OT cheat says LIRR, union knew about ‘commonplace’ sleeping on the job

Sleeping on the job was “commonplace” at the Long Island Rail Road, thanks to “handshake agreements” between railroad management and the union, according to an admitted overtime scammer.

The attorney for Joseph Balestra, 52, claimed in new court papers that the alleged dozing was “sanctioned by often-ambiguous rules, policies and ‘handshake agreements’ between the union and LIRR management.”

“The nature of the work on many of the overnight shifts at issue required Mr. Balestra and others to perform work at the very beginning and very end of the shift, leaving a several-hour gap in the middle of the shift during which the workers had “nothing to do,” attorney Matthew Keller wrote Tuesday. “As a result, they would sometimes sleep, and claim the hours spent doing so as hours worked.”

Sleeping on the job was so standard that Balestra’s workplace had a “shack with a couch where you could sleep,” the filing in Manhattan federal court said.

Balestra, who worked as a surface foreman for the LIRR, pleaded guilty in September to raking in more than $5,000 in overtime pay as part of an elaborate scheme with other colleagues.

Photo of the LIRR Transportation Crew Office in Jamaica, Queens.
Sleeping on the job was so standard that Joseph Balestra’s workplace had a “shack with a couch where you could sleep.”
MTA Inspector General

In 2018, he earned $348,000 from the LIRR, including $241,000 in OT after submitting timesheets for 2,954 OT hours, on top of 2,000 regular hours worked, the court filing shows. That comes out to eight hours of extra pay each day for the year.

His stepfather was vice general chairman of SMART Local 29, the LIRR’s largest union, according to the court filing.

Balestra’s co-defendants including MTA “Overtime King” Thomas Caputo, John Nugent and Joseph Ruzzo have also pleaded guilty.
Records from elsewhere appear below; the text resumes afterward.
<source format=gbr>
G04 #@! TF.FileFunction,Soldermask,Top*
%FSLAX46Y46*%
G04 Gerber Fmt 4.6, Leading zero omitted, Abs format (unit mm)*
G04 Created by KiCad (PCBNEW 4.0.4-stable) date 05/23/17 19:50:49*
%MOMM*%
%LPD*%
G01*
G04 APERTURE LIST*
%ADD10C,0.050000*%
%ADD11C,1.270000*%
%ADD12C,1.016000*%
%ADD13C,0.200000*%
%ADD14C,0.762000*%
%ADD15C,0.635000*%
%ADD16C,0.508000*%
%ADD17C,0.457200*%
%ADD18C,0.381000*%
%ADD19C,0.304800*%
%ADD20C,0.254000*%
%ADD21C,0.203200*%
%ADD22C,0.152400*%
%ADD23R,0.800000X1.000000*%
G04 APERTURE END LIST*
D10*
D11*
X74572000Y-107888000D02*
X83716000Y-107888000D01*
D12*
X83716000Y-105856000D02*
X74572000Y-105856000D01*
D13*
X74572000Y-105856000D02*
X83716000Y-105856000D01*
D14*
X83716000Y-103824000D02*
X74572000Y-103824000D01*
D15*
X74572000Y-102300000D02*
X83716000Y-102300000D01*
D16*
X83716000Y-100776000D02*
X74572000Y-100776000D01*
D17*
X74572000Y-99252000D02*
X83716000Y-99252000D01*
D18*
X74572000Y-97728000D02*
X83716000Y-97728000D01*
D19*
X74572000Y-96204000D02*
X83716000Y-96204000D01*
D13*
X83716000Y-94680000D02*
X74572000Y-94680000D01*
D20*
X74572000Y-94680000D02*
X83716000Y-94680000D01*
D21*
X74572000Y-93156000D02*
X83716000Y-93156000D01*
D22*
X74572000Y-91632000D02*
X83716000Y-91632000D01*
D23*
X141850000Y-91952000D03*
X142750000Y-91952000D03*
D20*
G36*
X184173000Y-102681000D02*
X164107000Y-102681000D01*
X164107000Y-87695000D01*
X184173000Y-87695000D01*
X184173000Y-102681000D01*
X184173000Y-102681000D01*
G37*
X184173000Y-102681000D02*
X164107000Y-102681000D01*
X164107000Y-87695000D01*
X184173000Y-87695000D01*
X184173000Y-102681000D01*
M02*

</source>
A fifth defendant, Frank Pizzonia, has filed papers indicating plans to plead guilty as well.

Photo of the LIRR Transportation Crew Office in Jamaica, Queens.
Employees would allegedly sleep during the several-hour gap in the middle of the shift and claim that time as hours worked.
MTA Inspector General

Prosecutors said the crew used union seniority to rack up “improbable” amounts of overtime pay by landing jobs on mega-projects where they could maintain an “informal rotation” where one person would leave and the rest of the group would cover for him.

The jobs were mostly on two projects, prosecutors said — a private construction project at Hudson Yards in Manhattan that required LIRR supervision, and Queens track work connected to the MTA’s disastrously delayed $11 billion East Side Access project.
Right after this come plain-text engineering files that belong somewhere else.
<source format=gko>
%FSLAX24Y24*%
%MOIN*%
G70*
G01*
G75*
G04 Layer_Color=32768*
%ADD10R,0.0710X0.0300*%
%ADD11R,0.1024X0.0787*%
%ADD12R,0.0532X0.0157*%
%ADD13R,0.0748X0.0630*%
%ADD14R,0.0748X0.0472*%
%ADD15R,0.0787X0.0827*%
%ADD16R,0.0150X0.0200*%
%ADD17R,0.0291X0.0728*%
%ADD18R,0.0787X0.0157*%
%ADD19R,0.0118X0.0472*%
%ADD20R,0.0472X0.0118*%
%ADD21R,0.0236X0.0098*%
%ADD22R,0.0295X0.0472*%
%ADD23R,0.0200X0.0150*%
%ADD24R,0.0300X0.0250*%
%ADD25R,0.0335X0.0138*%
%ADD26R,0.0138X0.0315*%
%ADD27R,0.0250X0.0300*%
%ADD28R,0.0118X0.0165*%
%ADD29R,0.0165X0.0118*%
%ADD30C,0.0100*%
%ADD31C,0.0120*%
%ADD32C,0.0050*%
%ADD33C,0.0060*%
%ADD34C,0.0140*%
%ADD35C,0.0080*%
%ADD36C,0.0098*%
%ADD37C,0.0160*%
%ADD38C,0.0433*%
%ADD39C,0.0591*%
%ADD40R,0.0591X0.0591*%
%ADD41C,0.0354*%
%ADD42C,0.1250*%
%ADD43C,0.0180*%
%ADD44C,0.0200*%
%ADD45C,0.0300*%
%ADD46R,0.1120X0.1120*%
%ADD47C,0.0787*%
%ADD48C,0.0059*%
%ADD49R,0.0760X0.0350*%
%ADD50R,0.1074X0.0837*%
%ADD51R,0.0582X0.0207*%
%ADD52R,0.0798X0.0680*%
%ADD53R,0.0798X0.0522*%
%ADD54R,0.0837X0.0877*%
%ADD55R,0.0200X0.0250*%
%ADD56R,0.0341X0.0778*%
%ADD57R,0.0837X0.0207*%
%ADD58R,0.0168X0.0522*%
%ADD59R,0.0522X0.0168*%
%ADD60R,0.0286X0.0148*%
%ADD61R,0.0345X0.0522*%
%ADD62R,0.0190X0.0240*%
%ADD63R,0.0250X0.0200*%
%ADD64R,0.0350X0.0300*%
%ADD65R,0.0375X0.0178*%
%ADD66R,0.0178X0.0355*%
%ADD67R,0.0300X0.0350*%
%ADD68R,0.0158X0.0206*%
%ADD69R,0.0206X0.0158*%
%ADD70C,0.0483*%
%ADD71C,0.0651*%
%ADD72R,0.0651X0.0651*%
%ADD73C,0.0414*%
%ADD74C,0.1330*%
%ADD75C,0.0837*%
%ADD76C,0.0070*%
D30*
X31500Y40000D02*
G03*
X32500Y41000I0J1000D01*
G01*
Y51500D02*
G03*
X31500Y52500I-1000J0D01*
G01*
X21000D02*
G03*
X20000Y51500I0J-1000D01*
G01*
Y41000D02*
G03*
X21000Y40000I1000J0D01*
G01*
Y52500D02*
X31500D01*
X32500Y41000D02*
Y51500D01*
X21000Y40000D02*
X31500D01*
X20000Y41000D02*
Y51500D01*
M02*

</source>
Both projects “had several positions where more LIRR employees were assigned than were necessary to allow the construction to progress,” according to court docs.

LIRR.
In September, Joseph Balestra admitted to raking in more than $5,000 in overtime pay as part of an elaborate scheme with other colleagues.
Christopher Sadowski

The men face up to 16 months in jail.

Balestra will be sentenced Jan. 4. His lawyer asked the court to lock him up for no more than 60 days, arguing that his client has suffered enough and the LIRR has taken steps to prevent future time fraud.
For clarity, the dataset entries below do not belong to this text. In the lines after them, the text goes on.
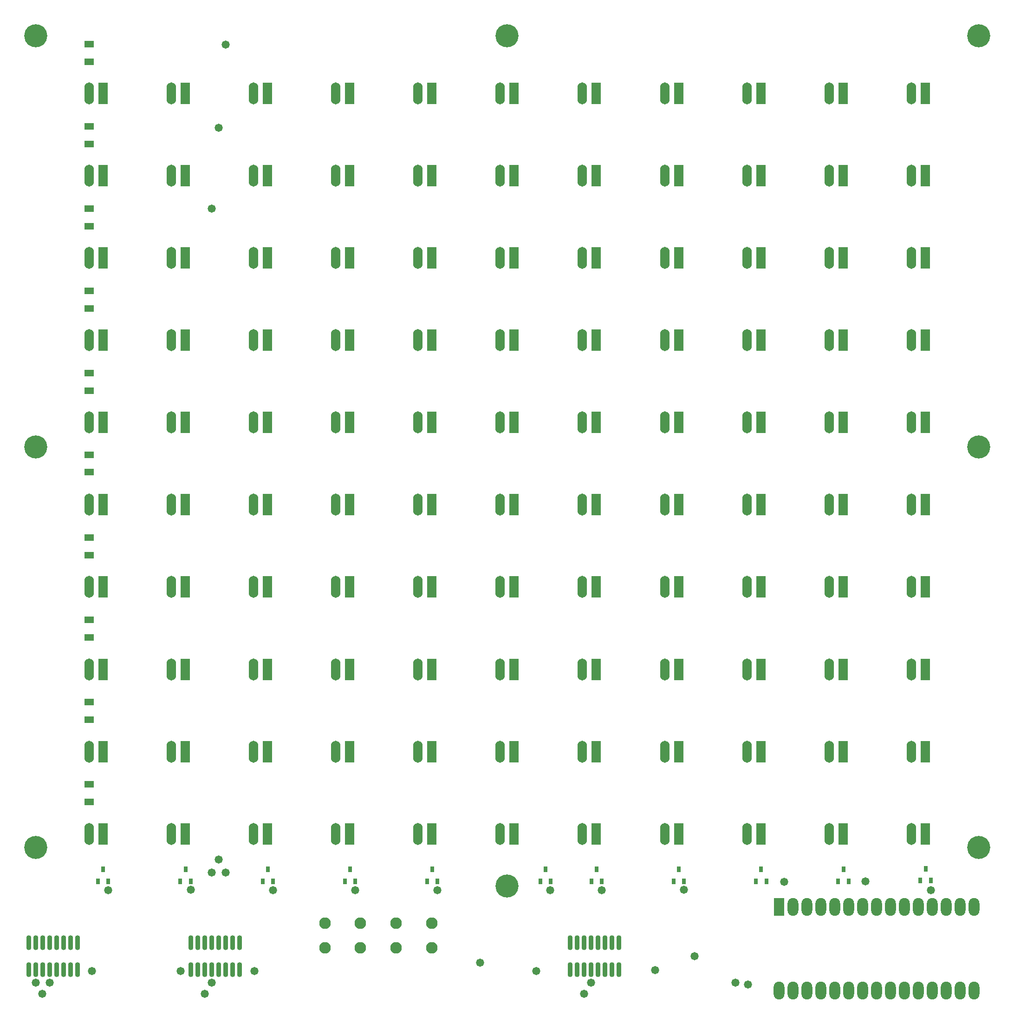
<source format=gts>
%FSTAX23Y23*%
%MOIN*%
%SFA1B1*%

%IPPOS*%
%ADD25O,0.035560X0.106420*%
%ADD26R,0.031620X0.041470*%
%ADD27R,0.067060X0.047370*%
%ADD28R,0.068000X0.158000*%
%ADD29O,0.068000X0.158000*%
%ADD30C,0.083000*%
%ADD31C,0.165480*%
%ADD32O,0.078000X0.128000*%
%ADD33R,0.078000X0.128000*%
%ADD34C,0.058000*%
%LNwordclock_v20-1*%
%LPD*%
G54D25*
X-03436Y-03631D03*
X-03386D03*
X-03336D03*
X-03286D03*
X-03236D03*
X-03186D03*
X-03136D03*
X-03086D03*
X-03436Y-03438D03*
X-03386D03*
X-03336D03*
X-03286D03*
X-03236D03*
X-03186D03*
X-03136D03*
X-03086D03*
X00453Y-03631D03*
X00503D03*
X00553D03*
X00603D03*
X00653D03*
X00703D03*
X00753D03*
X00803D03*
X00453Y-03438D03*
X00503D03*
X00553D03*
X00603D03*
X00653D03*
X00703D03*
X00753D03*
X00803D03*
X-01921D03*
X-01971D03*
X-02021D03*
X-02071D03*
X-02121D03*
X-02171D03*
X-02221D03*
X-02271D03*
X-01921Y-03631D03*
X-01971D03*
X-02021D03*
X-02071D03*
X-02121D03*
X-02171D03*
X-02221D03*
X-02271D03*
G54D26*
X-029Y-02912D03*
X-02863Y-02997D03*
X-02937D03*
X00275Y-02912D03*
X00312Y-02997D03*
X00238D03*
X-02309Y-02912D03*
X-02272Y-02997D03*
X-02347D03*
X-01719Y-02912D03*
X-01682Y-02997D03*
X-01756D03*
X-01128Y-02912D03*
X-01091Y-02997D03*
X-01166D03*
X-00538Y-02912D03*
X-005Y-02997D03*
X-00575D03*
X00642Y-02912D03*
X0068Y-02997D03*
X00605D03*
X01233Y-02912D03*
X0127Y-02997D03*
X01195D03*
X01823Y-02912D03*
X01861Y-02997D03*
X01786D03*
X02414Y-02912D03*
X02451Y-02997D03*
X02377D03*
X03005Y-02907D03*
X03042Y-02992D03*
X02967D03*
G54D27*
X-03002Y-02426D03*
Y-023D03*
Y-01836D03*
Y-0171D03*
Y-01246D03*
Y-0112D03*
Y-00656D03*
Y-0053D03*
Y-00061D03*
Y00064D03*
Y00523D03*
Y00649D03*
Y01113D03*
Y01239D03*
Y01703D03*
Y01829D03*
Y02293D03*
Y02419D03*
Y02883D03*
Y03009D03*
G54D28*
X-02902Y02657D03*
X-02312D03*
X-01721D03*
X-01131D03*
X-0054D03*
X0005D03*
X0064D03*
X01231D03*
X01821D03*
X02412D03*
X03002D03*
X-02902Y02066D03*
X-02312D03*
X-01721D03*
X-01131D03*
X-0054D03*
X0005D03*
X0064D03*
X01231D03*
X01821D03*
X02412D03*
X03002D03*
X-02902Y01476D03*
X-02312D03*
X-01721D03*
X-01131D03*
X-0054D03*
X0005D03*
X0064D03*
X01231D03*
X01821D03*
X02412D03*
X03002D03*
X-02902Y00885D03*
X-02312D03*
X-01721D03*
X-01131D03*
X-0054D03*
X0005D03*
X0064D03*
X01231D03*
X01821D03*
X02412D03*
X03002D03*
X-02902Y00295D03*
X-02312D03*
X-01721D03*
X-01131D03*
X-0054D03*
X0005D03*
X0064D03*
X01231D03*
X01821D03*
X02412D03*
X03002D03*
X-02902Y-00295D03*
X-02312D03*
X-01721D03*
X-01131D03*
X-0054D03*
X0005D03*
X0064D03*
X01231D03*
X01821D03*
X02412D03*
X03002D03*
X-02902Y-00885D03*
X-02312D03*
X-01721D03*
X-01131D03*
X-0054D03*
X0005D03*
X0064D03*
X01231D03*
X01821D03*
X02412D03*
X03002D03*
X-02902Y-01476D03*
X-02312D03*
X-01721D03*
X-01131D03*
X-0054D03*
X0005D03*
X0064D03*
X01231D03*
X01821D03*
X02412D03*
X03002D03*
X-02902Y-02066D03*
X-02312D03*
X-01721D03*
X-01131D03*
X-0054D03*
X0005D03*
X0064D03*
X01231D03*
X01821D03*
X02412D03*
X03002D03*
X-02902Y-02657D03*
X-02312D03*
X-01721D03*
X-01131D03*
X-0054D03*
X0005D03*
X0064D03*
X01231D03*
X01821D03*
X02412D03*
X03002D03*
G54D29*
X-03002Y02657D03*
X-02412D03*
X-01821D03*
X-01231D03*
X-0064D03*
X-0005D03*
X0054D03*
X01131D03*
X01721D03*
X02312D03*
X02902D03*
X-03002Y02066D03*
X-02412D03*
X-01821D03*
X-01231D03*
X-0064D03*
X-0005D03*
X0054D03*
X01131D03*
X01721D03*
X02312D03*
X02902D03*
X-03002Y01476D03*
X-02412D03*
X-01821D03*
X-01231D03*
X-0064D03*
X-0005D03*
X0054D03*
X01131D03*
X01721D03*
X02312D03*
X02902D03*
X-03002Y00885D03*
X-02412D03*
X-01821D03*
X-01231D03*
X-0064D03*
X-0005D03*
X0054D03*
X01131D03*
X01721D03*
X02312D03*
X02902D03*
X-03002Y00295D03*
X-02412D03*
X-01821D03*
X-01231D03*
X-0064D03*
X-0005D03*
X0054D03*
X01131D03*
X01721D03*
X02312D03*
X02902D03*
X-03002Y-00295D03*
X-02412D03*
X-01821D03*
X-01231D03*
X-0064D03*
X-0005D03*
X0054D03*
X01131D03*
X01721D03*
X02312D03*
X02902D03*
X-03002Y-00885D03*
X-02412D03*
X-01821D03*
X-01231D03*
X-0064D03*
X-0005D03*
X0054D03*
X01131D03*
X01721D03*
X02312D03*
X02902D03*
X-03002Y-01476D03*
X-02412D03*
X-01821D03*
X-01231D03*
X-0064D03*
X-0005D03*
X0054D03*
X01131D03*
X01721D03*
X02312D03*
X02902D03*
X-03002Y-02066D03*
X-02412D03*
X-01821D03*
X-01231D03*
X-0064D03*
X-0005D03*
X0054D03*
X01131D03*
X01721D03*
X02312D03*
X02902D03*
X-03002Y-02657D03*
X-02412D03*
X-01821D03*
X-01231D03*
X-0064D03*
X-0005D03*
X0054D03*
X01131D03*
X01721D03*
X02312D03*
X02902D03*
G54D30*
X-00797Y-03474D03*
X-00541D03*
X-00797Y-03297D03*
X-00541D03*
X-01309Y-03474D03*
X-01053D03*
X-01309Y-03297D03*
X-01053D03*
G54D31*
X-03385Y0307D03*
X03385D03*
Y-02755D03*
X-03385D03*
X0Y0307D03*
X-03385Y00118D03*
X03385D03*
X0Y-03031D03*
G54D32*
X01952Y-03782D03*
X02052D03*
X02152D03*
X02252D03*
X02352D03*
X02452D03*
X02552D03*
X02652D03*
X02752D03*
X02852D03*
X02952D03*
X03052D03*
X03152D03*
X03252D03*
X03352D03*
X02052Y-03182D03*
X02152D03*
X02252D03*
X02452D03*
X02352D03*
X02652D03*
X02552D03*
X02852D03*
X02752D03*
X03052D03*
X02952D03*
X03252D03*
X03152D03*
X03352D03*
G54D33*
X01952Y-03182D03*
G54D34*
X01062Y-03633D03*
X02573Y-02997D03*
X0173Y-03737D03*
X0164Y-03723D03*
X01345Y-03535D03*
X-02121Y-03723D03*
X-03286D03*
X-02981Y-0364D03*
X-03386Y-03723D03*
X-02346Y-0364D03*
X0199Y-03D03*
X-02863Y-03062D03*
X-02272Y-03057D03*
X-01682Y-03062D03*
X-01091D03*
X-005D03*
X0068D03*
X0127Y-03057D03*
X03042Y-03062D03*
X00208Y-0364D03*
X-01816D03*
X-0207Y0241D03*
X-0202Y03005D03*
X-0212Y01829D03*
X-00195Y-0358D03*
X0031Y-0306D03*
X-0207Y-0284D03*
X-0202Y-02935D03*
X-0212D03*
X00603Y-03723D03*
X00553Y-03804D03*
X-02172Y-03805D03*
X-03337D03*
M02*
</source>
“Mr. Balestra deserves to be punished as an individual for what he has admitted to, rather than as a proxy for the wrong of other parties,” the filing said.

Joseph Balestra.
Joseph Balestra was arrested in 2020 along with the other defendants after law enforcement investigators uncovered the overtime conspiracy.
Robert Mecea

Balestra earned $348,000 from the LIRR in 2018. He was arrested in 2020 along with the other defendants after law enforcement investigators uncovered the overtime conspiracy with help from the MTA Inspector General’s Office.

In a series of stories in 2019, The Post reported Caputo reigned as the MTA’s “Overtime King,” who raked in $344,147 in extra income in 2018.

MTA officials have since rolled out biometric timeclocks through the transit system to ensure workers are at work while claiming pay.

“The LIRR has no tolerance for timekeeping fraud, which is a violation of the trust the public places in employees to be honest about the work they perform,” MTA spokesman Aaron Donovan said in a statement. “The LIRR is working to ensure that no fraudulently gained time or compensation is supplied to the pension system thereby inflating the pension.”